Increased focus on E-assessments to avoid tax evasion
The Government’s focus on e-assessments is an effort to use information technology to effectively assess tax returns and fix tax compliance issues. The new income tax return (ITR) forms for financial year (FY) 2017-18 attempts to digitally collect as much information as possible, to process the tax returns efficiently.
Tenant’s PAN mandatory
The new ITR-2 form requires tax payers to furnish the PAN of the tenant while providing details of income from house property, if available. Providing this detail was optional till FY 2016-17. This move should give more data to the Revenue Authorities to enable them to reconcile the PAN of the tenant and the landlord, where an exemption for House Rent Allowance (HRA) is claimed, since employees need to furnish PAN of their landlord to the employer.
The new forms also requires the PAN of the tenant to be furnished (in the TDS Schedule) by landlords, since individual tenants paying rent in excess of Rs 50,000 are required to deduct tax at source from FY 2017-18 onwards.
New ITR-1 (Sahaj) only for Ordinary Resident Of india
Similar to last year, Form ITR-1 (Sahaj) can be filed by individual taxpayers who have Income from salaries, one house property, other sources (interest etc.) and whose income is less than Rs 50 lakh.

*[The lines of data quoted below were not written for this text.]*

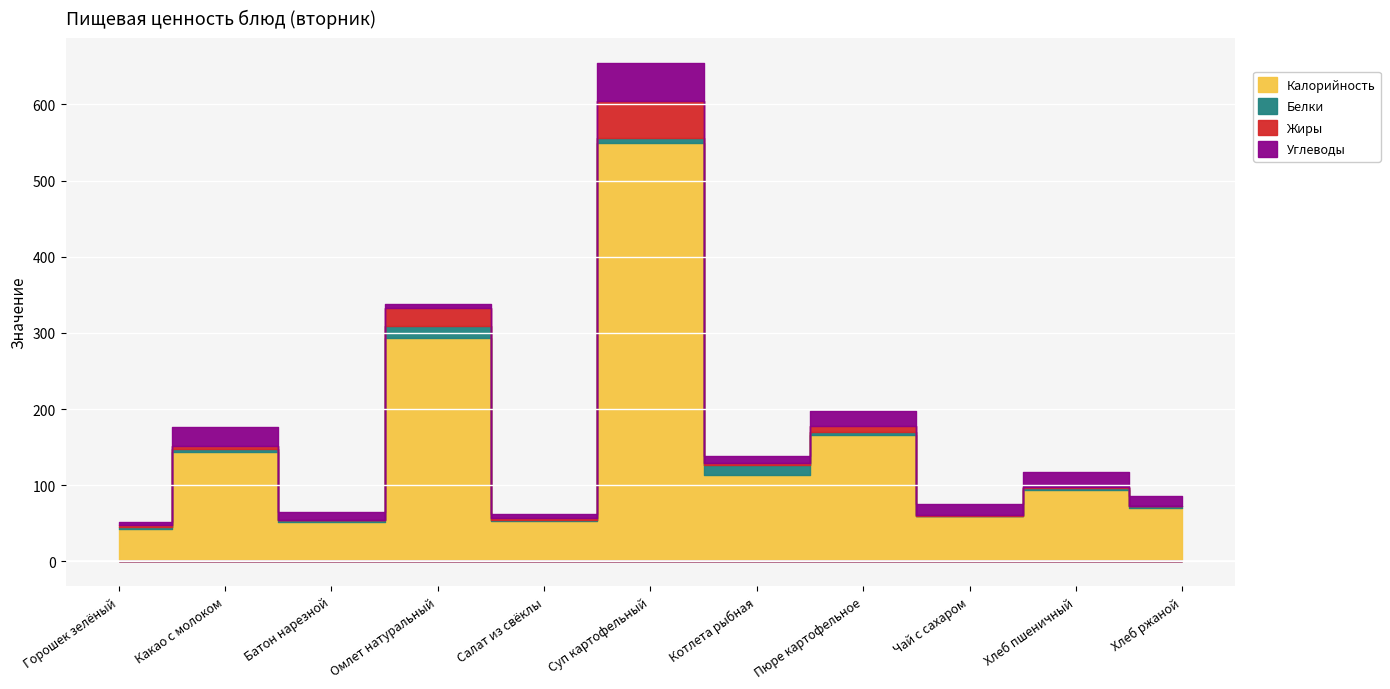

What is the greatest value displayed?

549.2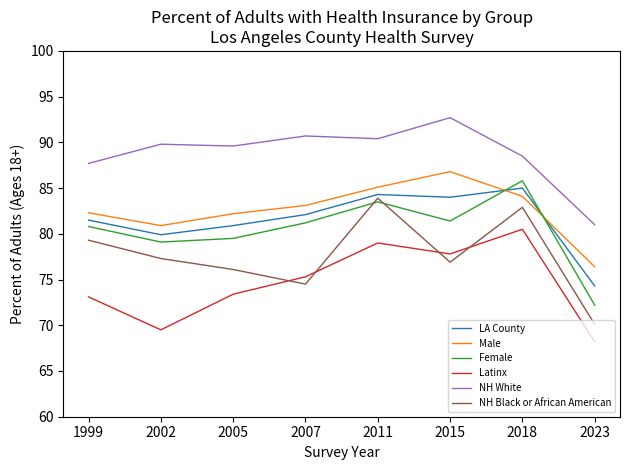

The value of Male at 1999 is 82.3. True or false?

True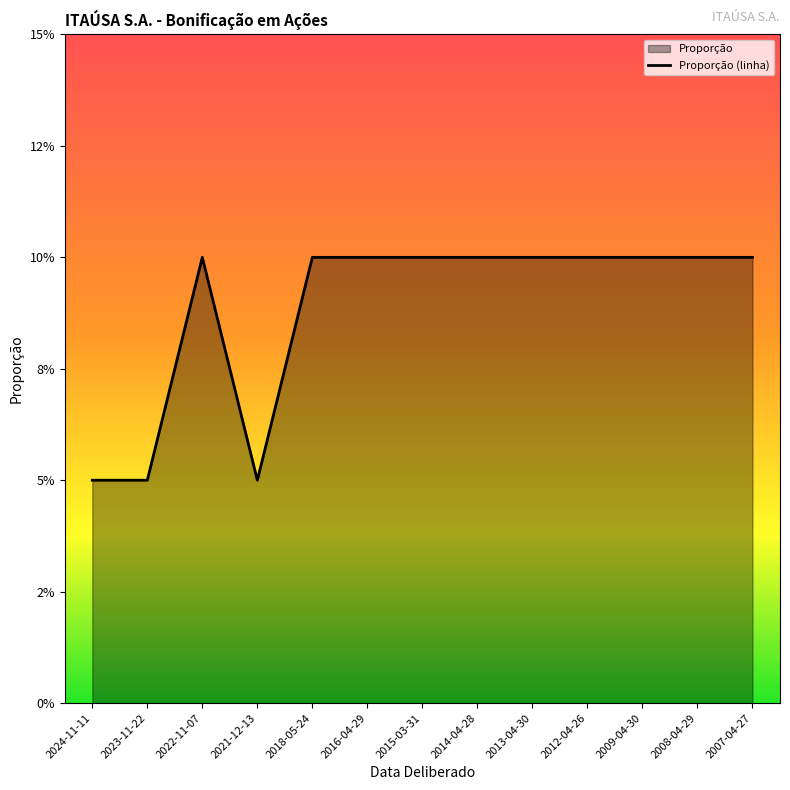

At which category does the data reach its first local valley?

2021-12-13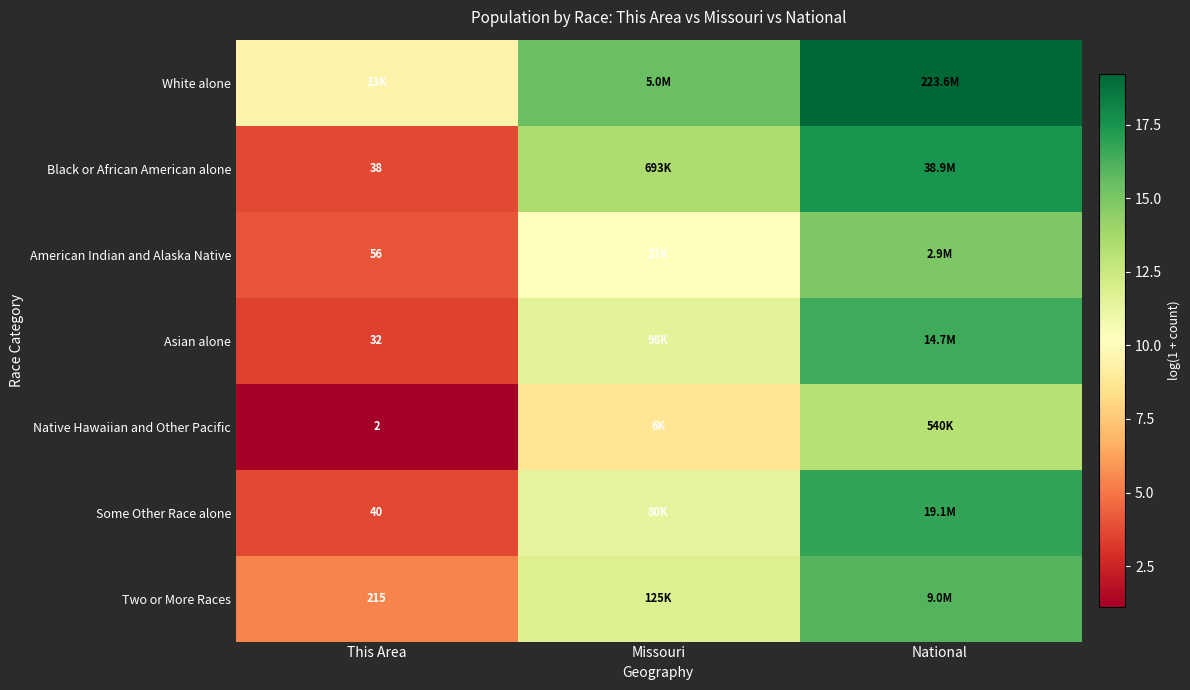

What is the spread (max minus min) of values at This Area?

8.4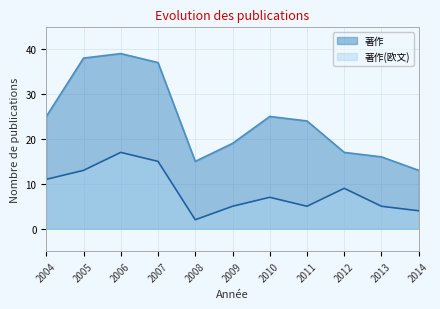

Which series has the largest total across all categories?

著作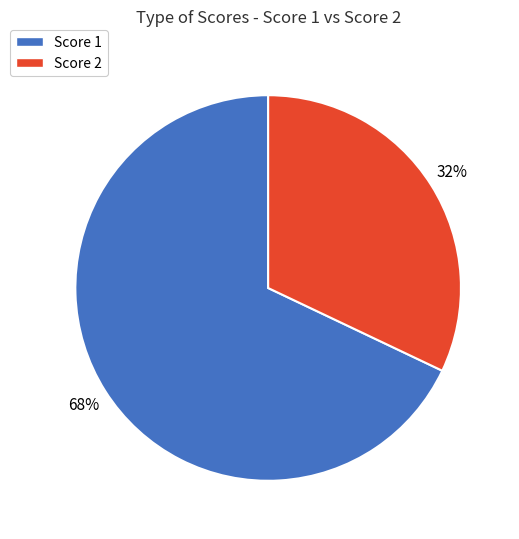

Which category has the smallest portion of the pie?

Score 2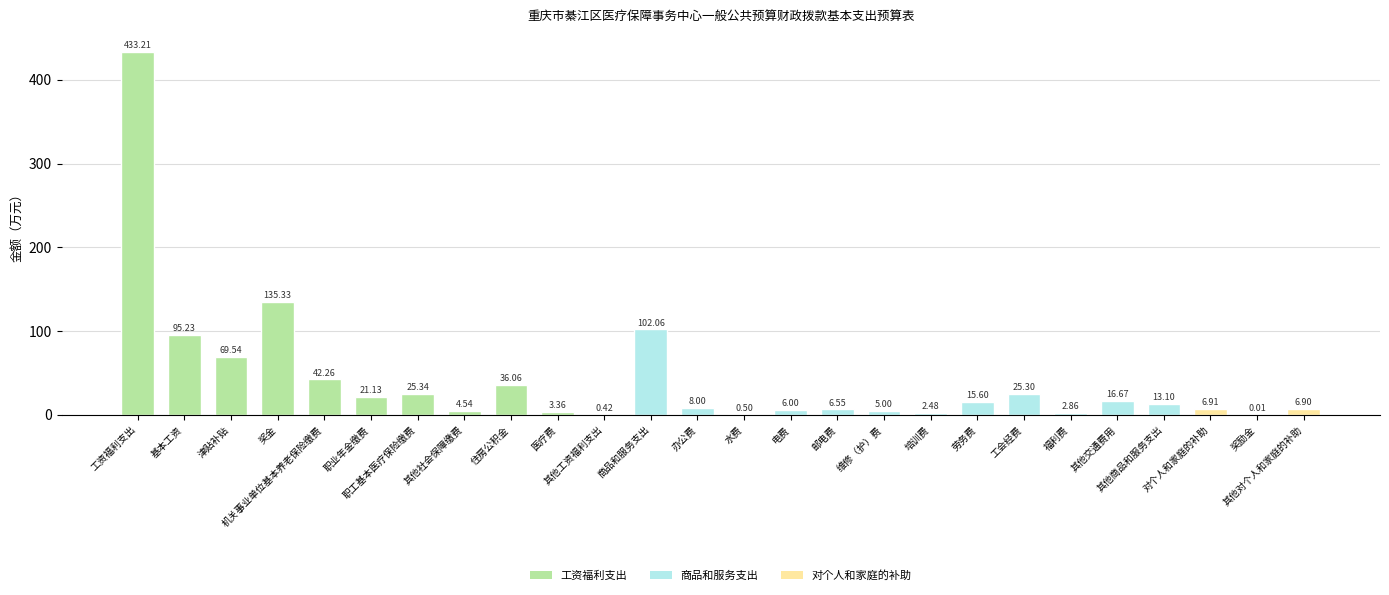

What is the sum of all values?

1084.4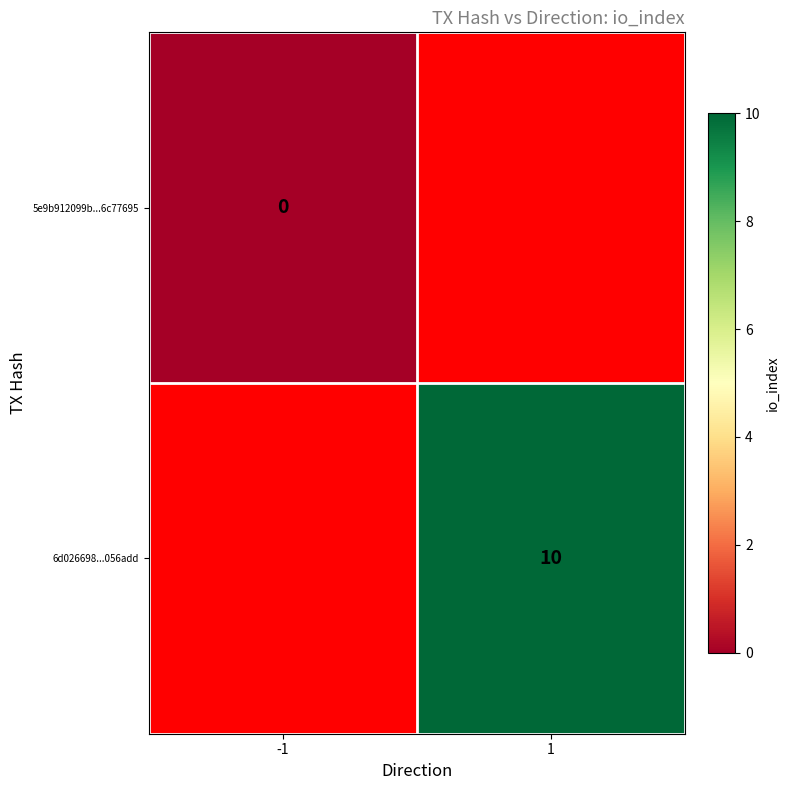

Is it true that 6d026698...056add equals 14 at 1?

False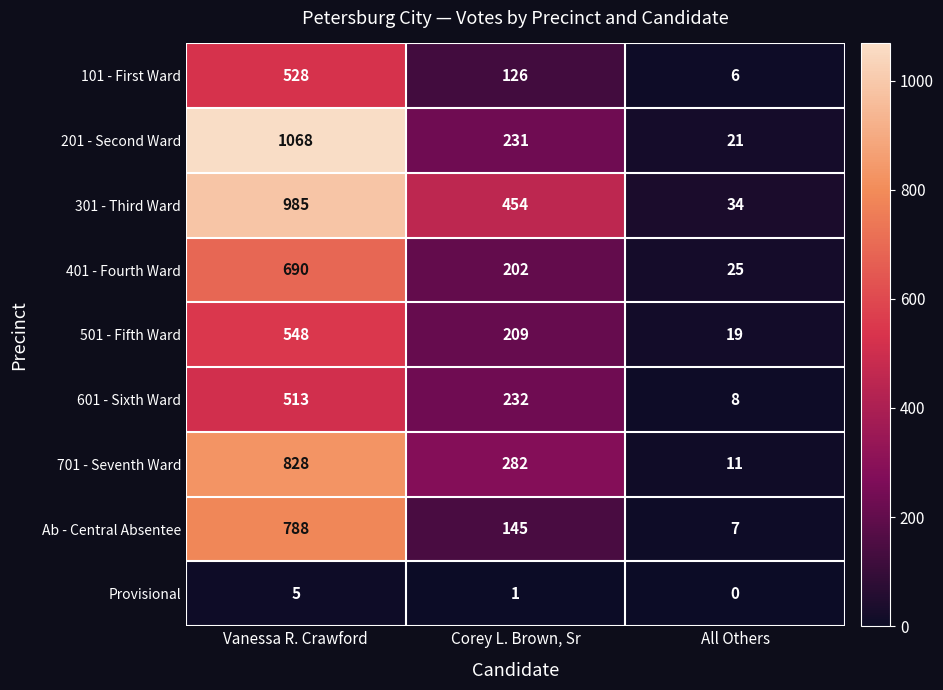

Which category has the lowest value across all series?

All Others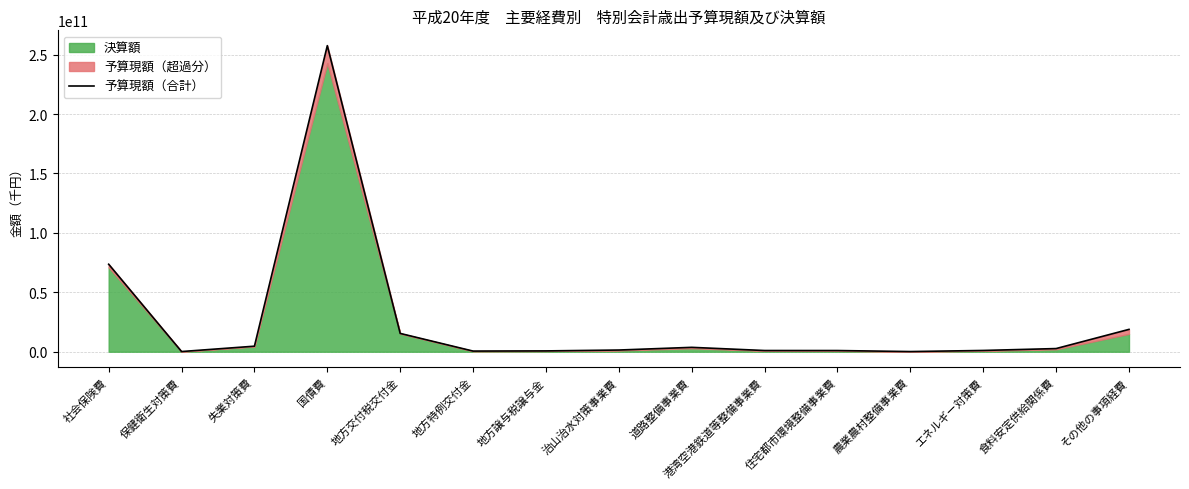

How many points are lower than both their immediate neighbors (excluding endpoints)?

3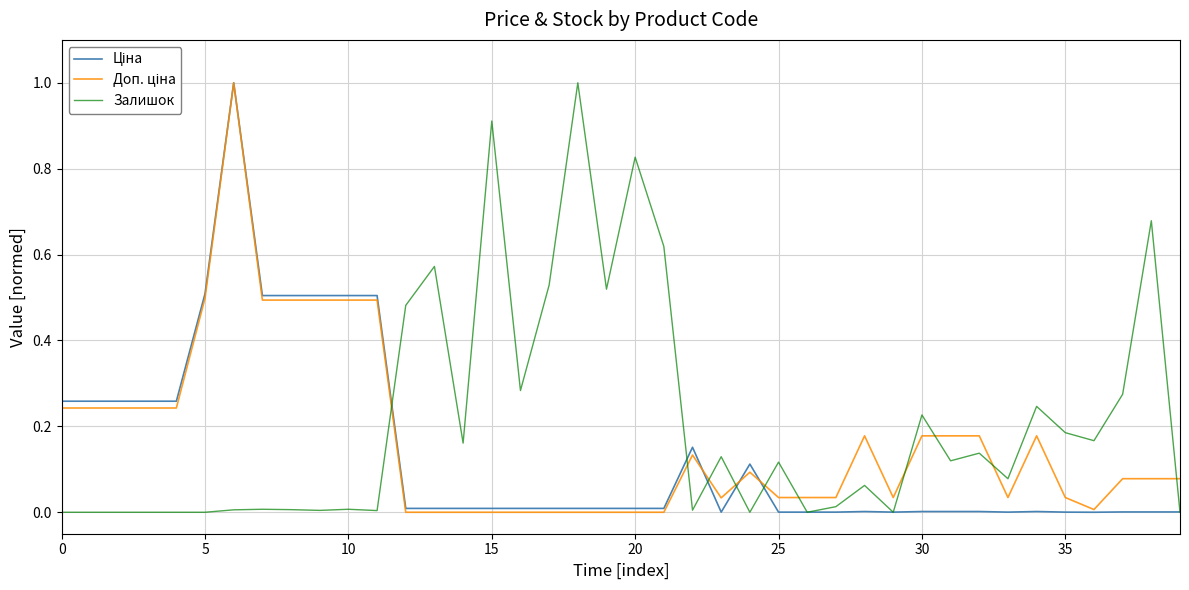

What is the maximum value shown in the chart?

1.0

This is a simplified form, but can be used only by an Ordinary Resident (OR) in India. By removing Non-Resident (NR) and Not Ordinarily Resident (NOR) taxpayers from the scope of ITR-1, the Revenue Authorities have made sure that all the returns filed under ITR-1 are simple and have the same scope of income. This should help the authorities process these returns faster.
Additional details required in ITR -1- on ‘Income from Salaries’ and ‘Income from House Property’
The new ITR-1 seeks additional details on ‘Income from Salaries’ and ‘Income from House Property’ which were not required to be furnished last year. Tax payers would now be required to provide the breakup of salary, for example taxable allowances, value of perquisites, deduction for professional tax etc., and details of income from house property such as gross rent received, tax paid on property, interest payable etc. This would give a better picture of how income from these heads have been computed.
New ITR form Like ITR-2 and ITR-3
The new ITR-2 form can be used by individuals and Hindu Undivided Families (HUFs) who do not have any income from business or profession, unlike last year where information regarding partnership firm could be furnished in ITR-2 itself. This change has separated the taxpayers with any kind of income from business or profession, who would now be required to file either form ITR-3 or ITR-4-Sugam, which require extensive details to be furnished. Individuals qualifying as NR can receive their refund in a foreign bank account, by providing the details of any one foreign bank account in the new ITR-2 form, which specifically mentions the same.
Required to fill Schedule Foreign Assets
Applicability Of Schedule Foreign Assets: If an individual (not being a citizen of India) is in India for a business purpose, employment or student visa purposes and he acquires any asset during the previous year in which he was a non-resident, such asset shall not be required to be reported in Schedule FA – details of foreign assets and income if no income is derived from that asset during the current previous year. That means the requirement to fulfill schedule FA is only for Resident Indian who is having Income from any sources outside India, or signing authority in any account located outside India.
Report in Schedule ICDS?
Earlier there was two accounting standard for Income tax purpose:
- Method of Accounting
- Method of Valuation Of Stock
But from Current Assessment year 2017-18 Department introduced some new
Accounting standards and impact of these standards has to be disclosed by assessee while uploading return in schedule ICDS.
Effect of Income Computation Disclosure Standards on Profit (Reporting Under Schedule ICDS):
- Accounting Policies
- Valuation of Inventory
- Construction Contract
- Revenue Recognition
- Tangible Fixed Assets
- Change in Foreign Exchange Rates
- Government Grants
- Borrowing Cost
- Provisions, Contingent Liabilities and Contingent Assets
Penalty for belated ITR
As per the Finance Act 2017, taxpayers would need to pay a fee of Rs 5,000, if their tax return is filed after the due date (i.e., 31 July) and before 31 December of the subsequent FY. The fee payable would be Rs 10,000 if the tax return is filed after 31 December of the subsequent FY. The new ITRs have appropriate space to capture this information wherever applicable. Taxpayers should be mindful of this change, as till FY 2016-17, there was no fee payable for delay in filing of tax return till the end of the subsequent FY (i.e., 31 March). This would ensure that tax returns are filed in a timely manner and the Revenue Authorities have adequate time to process the same.
Person signing the tax return needs to declare in what capacity he is filing the tax return,
Verification in the new ITR forms have added a new line, where the person signing the tax return needs to declare in what capacity he is filing the tax return and that he is competent to prepare the return and verify it. This puts more onus on persons preparing and filing the tax return by ensuring that they confirm the information submitted through the tax return. The previous forms only asked taxpayers to verify that the information submitted through the tax return is correct.